Stabilisci se ciascuna delle tre affermazioni seguenti concorda con l'articolo sulle elezioni a Napoli. Rispondi sì o no e cita le parole decisive dell'articolo.
1. Il M5S appoggia Manfredi.
2. Maresca è il candidato del centrosinistra.
3. De Magistris è andato in Sicilia.

**BLOCCO DI TESTO**
________

Favorito l’ex ministro, l’incognita Bassolino

Non torna don Antonio, ma se invece dovesse tornare? A Napoli la sorpresona che qualcuno si aspetta è questa: l’anziano Bassolino al ballottaggio al posto del civico di centrodestra Maresca pieno di guai. E’ stato infatti abbandonato dai leader nazionali e in più non ha la lista della Lega e le altre eliminate dalla gara per irregolarità, con tanto di sentenza del Tar. La sorpresona di don Antonio e del derby a sinistra con il dem Manfredi sul Golfo viene considerata sexy, ma lo scenario più probabile è quello del bipolarismo classico. Con vittoria finale - ma anche a Napoli o soprattutto a Napoli i sondaggi vanno presi molto con le molle - dell’ex ministro dell’Università. Anche perché M5S, che aveva più del 40 per cento dei voti alle Politiche del 2018 in città, sostiene Manfredi. Conte, che non avrà grandi soddisfazioni in queste Amministrative, si attaccherà alla probabile vittoria locale rossogialla, per fare di Napoli il laboratorio nazionale della futura alleanza per il 2023. E a lui piacerebbe guidarla ma non basta Partenope per pensare così in grande. Se Bassolino è un’incognita, il maxi buco nel bilancio comunale è la cruda realtà. Lo ha lasciato De Magistris-Don Chisciotte, che è scappato in Calabria nella folle speranza di diventarne governatore.

________

**DATI MOSTRATI**
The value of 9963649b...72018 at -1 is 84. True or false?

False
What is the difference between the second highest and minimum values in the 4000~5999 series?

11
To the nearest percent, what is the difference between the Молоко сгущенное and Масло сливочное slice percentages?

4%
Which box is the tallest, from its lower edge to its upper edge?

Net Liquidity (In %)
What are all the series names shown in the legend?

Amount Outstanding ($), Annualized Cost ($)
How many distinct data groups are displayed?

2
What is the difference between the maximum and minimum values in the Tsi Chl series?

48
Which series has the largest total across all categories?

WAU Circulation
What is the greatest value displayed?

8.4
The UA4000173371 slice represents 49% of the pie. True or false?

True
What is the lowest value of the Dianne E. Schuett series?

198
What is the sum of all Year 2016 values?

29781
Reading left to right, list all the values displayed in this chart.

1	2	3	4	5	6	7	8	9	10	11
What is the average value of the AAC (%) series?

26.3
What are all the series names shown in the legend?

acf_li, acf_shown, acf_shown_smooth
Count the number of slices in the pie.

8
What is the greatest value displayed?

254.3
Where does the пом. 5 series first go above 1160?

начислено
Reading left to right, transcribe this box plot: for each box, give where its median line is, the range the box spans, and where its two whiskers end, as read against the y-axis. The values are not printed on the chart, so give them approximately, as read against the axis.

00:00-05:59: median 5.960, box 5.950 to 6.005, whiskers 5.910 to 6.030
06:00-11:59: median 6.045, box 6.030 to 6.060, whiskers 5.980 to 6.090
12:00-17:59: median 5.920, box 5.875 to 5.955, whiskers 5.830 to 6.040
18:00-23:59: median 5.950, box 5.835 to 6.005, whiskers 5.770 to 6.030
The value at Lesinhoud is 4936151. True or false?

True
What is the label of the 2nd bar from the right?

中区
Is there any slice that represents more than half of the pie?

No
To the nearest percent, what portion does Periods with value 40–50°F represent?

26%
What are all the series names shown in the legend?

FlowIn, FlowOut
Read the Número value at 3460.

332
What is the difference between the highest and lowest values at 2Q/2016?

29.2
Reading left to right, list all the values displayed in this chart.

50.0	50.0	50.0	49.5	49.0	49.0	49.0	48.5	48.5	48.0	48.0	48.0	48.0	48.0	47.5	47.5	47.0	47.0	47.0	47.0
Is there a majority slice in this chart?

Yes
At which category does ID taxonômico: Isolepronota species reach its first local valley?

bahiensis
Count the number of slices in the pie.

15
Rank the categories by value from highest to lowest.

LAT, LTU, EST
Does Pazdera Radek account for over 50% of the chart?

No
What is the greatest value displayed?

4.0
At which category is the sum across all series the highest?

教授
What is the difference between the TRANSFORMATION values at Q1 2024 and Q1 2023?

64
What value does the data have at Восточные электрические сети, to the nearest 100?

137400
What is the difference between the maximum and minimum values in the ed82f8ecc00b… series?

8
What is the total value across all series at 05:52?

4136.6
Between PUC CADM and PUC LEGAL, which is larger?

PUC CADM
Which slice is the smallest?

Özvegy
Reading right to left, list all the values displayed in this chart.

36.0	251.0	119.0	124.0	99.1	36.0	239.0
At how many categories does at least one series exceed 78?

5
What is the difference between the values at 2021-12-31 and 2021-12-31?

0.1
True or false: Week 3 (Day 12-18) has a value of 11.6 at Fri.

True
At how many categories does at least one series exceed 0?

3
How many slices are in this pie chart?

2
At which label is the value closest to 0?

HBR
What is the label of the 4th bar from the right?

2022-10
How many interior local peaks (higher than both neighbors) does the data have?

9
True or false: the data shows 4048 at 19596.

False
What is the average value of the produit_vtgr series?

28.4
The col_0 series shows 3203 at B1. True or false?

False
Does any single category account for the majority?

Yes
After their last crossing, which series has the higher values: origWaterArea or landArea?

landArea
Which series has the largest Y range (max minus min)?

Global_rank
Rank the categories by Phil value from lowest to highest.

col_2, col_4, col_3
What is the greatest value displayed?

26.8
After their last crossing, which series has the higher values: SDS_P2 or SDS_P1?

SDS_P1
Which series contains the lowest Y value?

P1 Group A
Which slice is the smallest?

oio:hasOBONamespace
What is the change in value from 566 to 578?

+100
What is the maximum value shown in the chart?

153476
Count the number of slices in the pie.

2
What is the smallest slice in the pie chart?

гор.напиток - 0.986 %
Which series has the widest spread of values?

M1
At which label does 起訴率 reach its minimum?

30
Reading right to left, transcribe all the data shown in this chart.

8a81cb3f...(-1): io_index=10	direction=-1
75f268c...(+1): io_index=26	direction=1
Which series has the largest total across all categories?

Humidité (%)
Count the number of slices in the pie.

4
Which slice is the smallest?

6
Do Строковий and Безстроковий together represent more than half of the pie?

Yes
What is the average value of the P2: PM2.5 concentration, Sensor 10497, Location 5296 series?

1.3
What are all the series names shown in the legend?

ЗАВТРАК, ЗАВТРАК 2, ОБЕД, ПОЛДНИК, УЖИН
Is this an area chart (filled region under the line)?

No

________

**SOLUZIONE SCRITTA**
1. Sì: "M5S, che aveva più del 40 per cento dei voti alle Politiche del 2018 in città, sostiene Manfredi"
2. No: "civico di centrodestra Maresca"
3. No: "è scappato in Calabria"